_Provided data:_
## Start

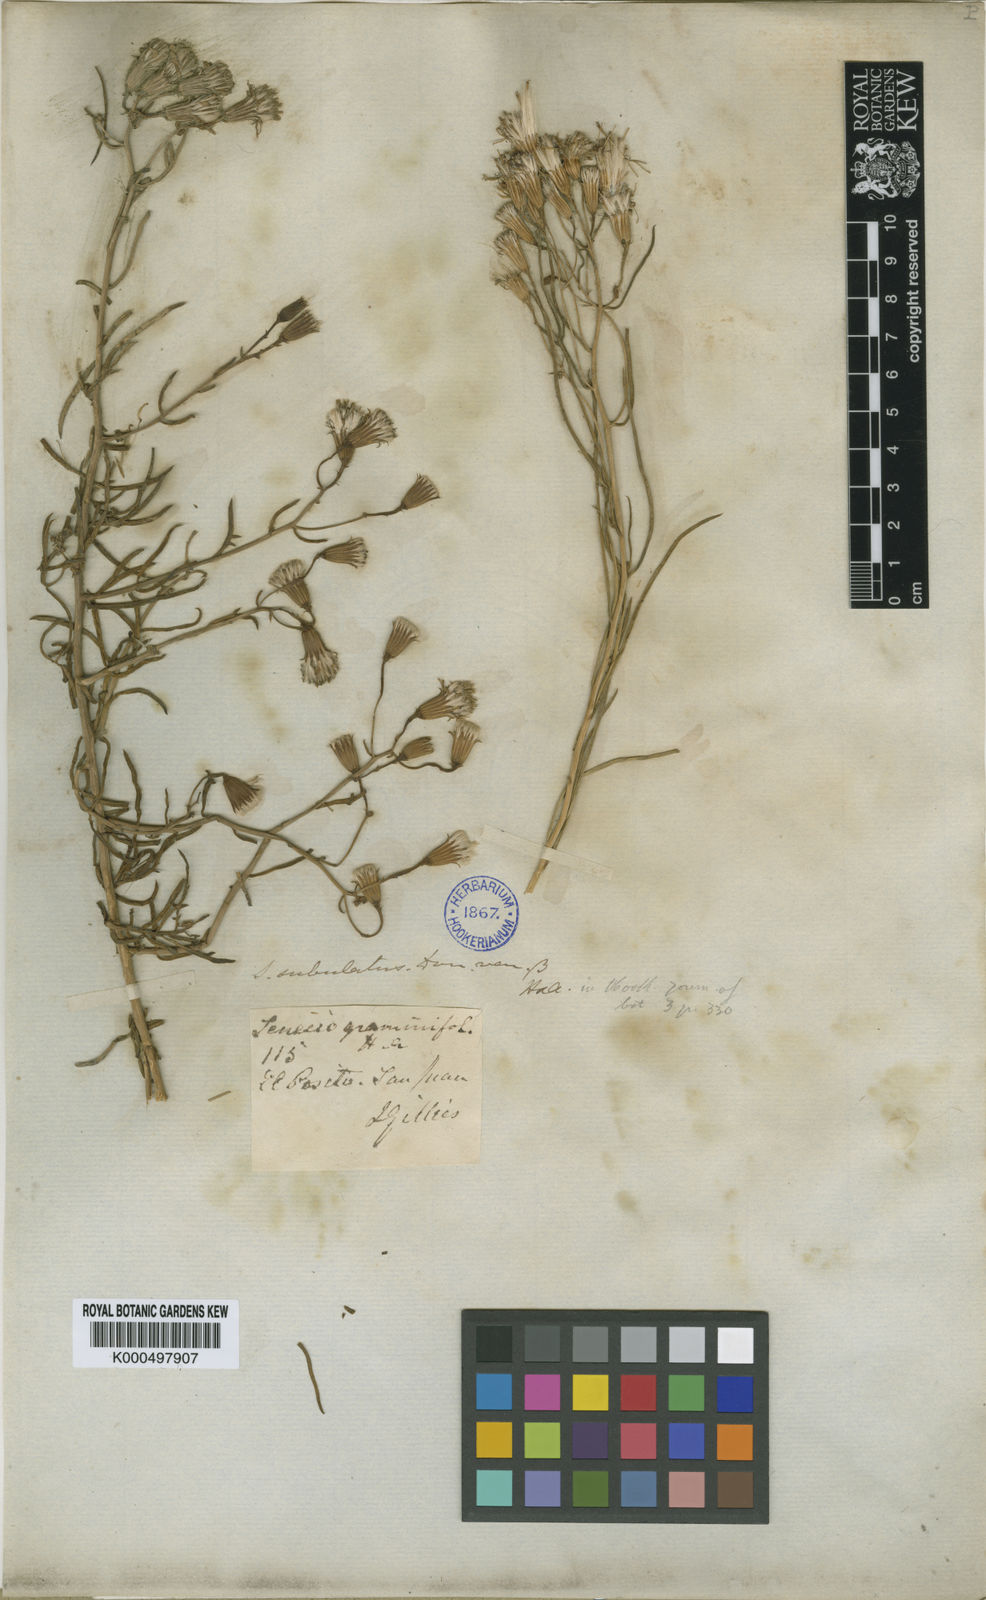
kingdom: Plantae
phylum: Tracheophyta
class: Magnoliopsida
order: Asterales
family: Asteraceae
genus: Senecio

## End
## Start

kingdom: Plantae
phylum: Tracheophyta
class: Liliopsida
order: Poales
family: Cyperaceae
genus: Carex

## End
## Start

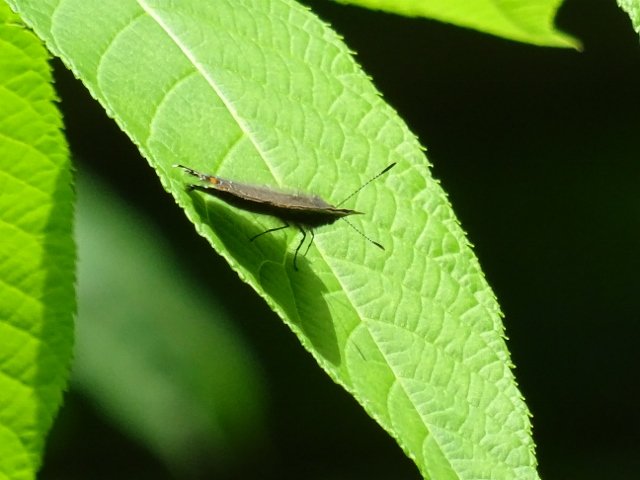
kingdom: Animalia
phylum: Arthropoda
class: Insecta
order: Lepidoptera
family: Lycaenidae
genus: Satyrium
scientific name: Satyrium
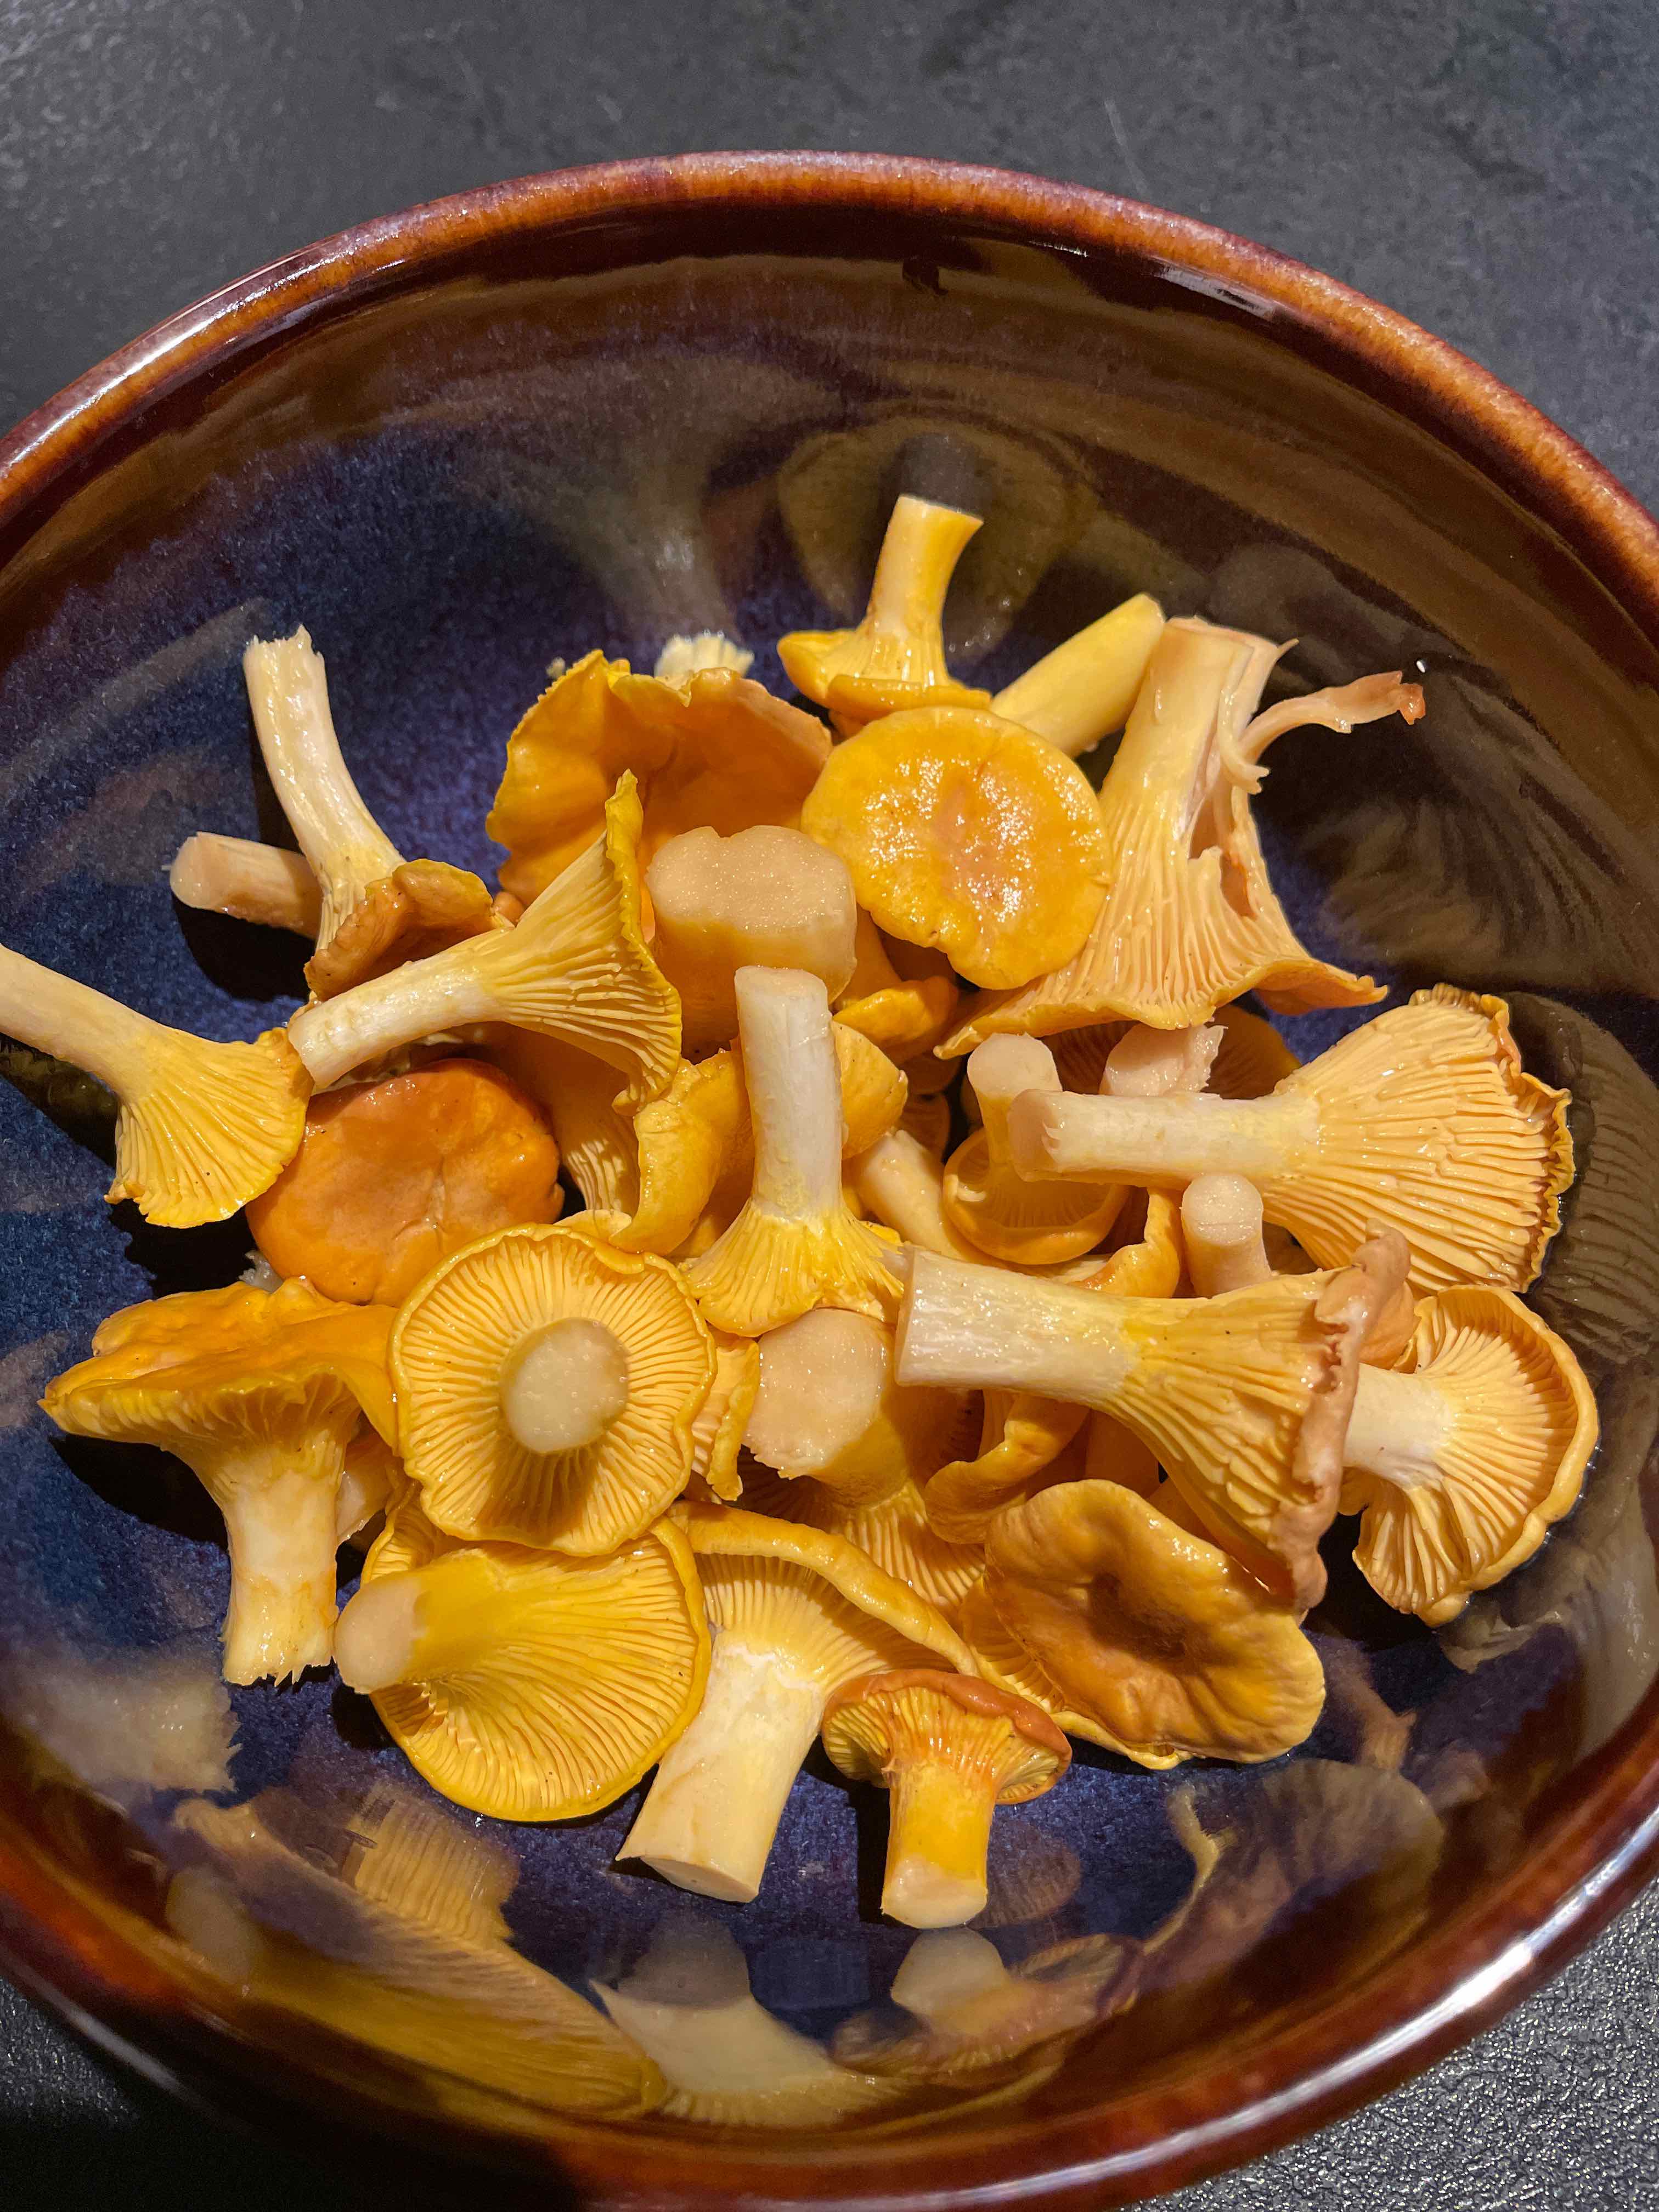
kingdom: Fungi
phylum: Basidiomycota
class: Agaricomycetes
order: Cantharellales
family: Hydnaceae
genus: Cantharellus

## End

_Work instructions:_
Turn the lines of the listing into a numbered list, starting at the line that contains "order: Lepidoptera" and ending at the line that contains "genus: Cantharellus", with both of those lines included and blank lines omitted. Leave the pictures out of the list.

_Written response:_
1. order: Lepidoptera
2. family: Lycaenidae
3. genus: Satyrium
4. scientific name: Satyrium
5. kingdom: Fungi
6. phylum: Basidiomycota
7. class: Agaricomycetes
8. order: Cantharellales
9. family: Hydnaceae
10. genus: Cantharellus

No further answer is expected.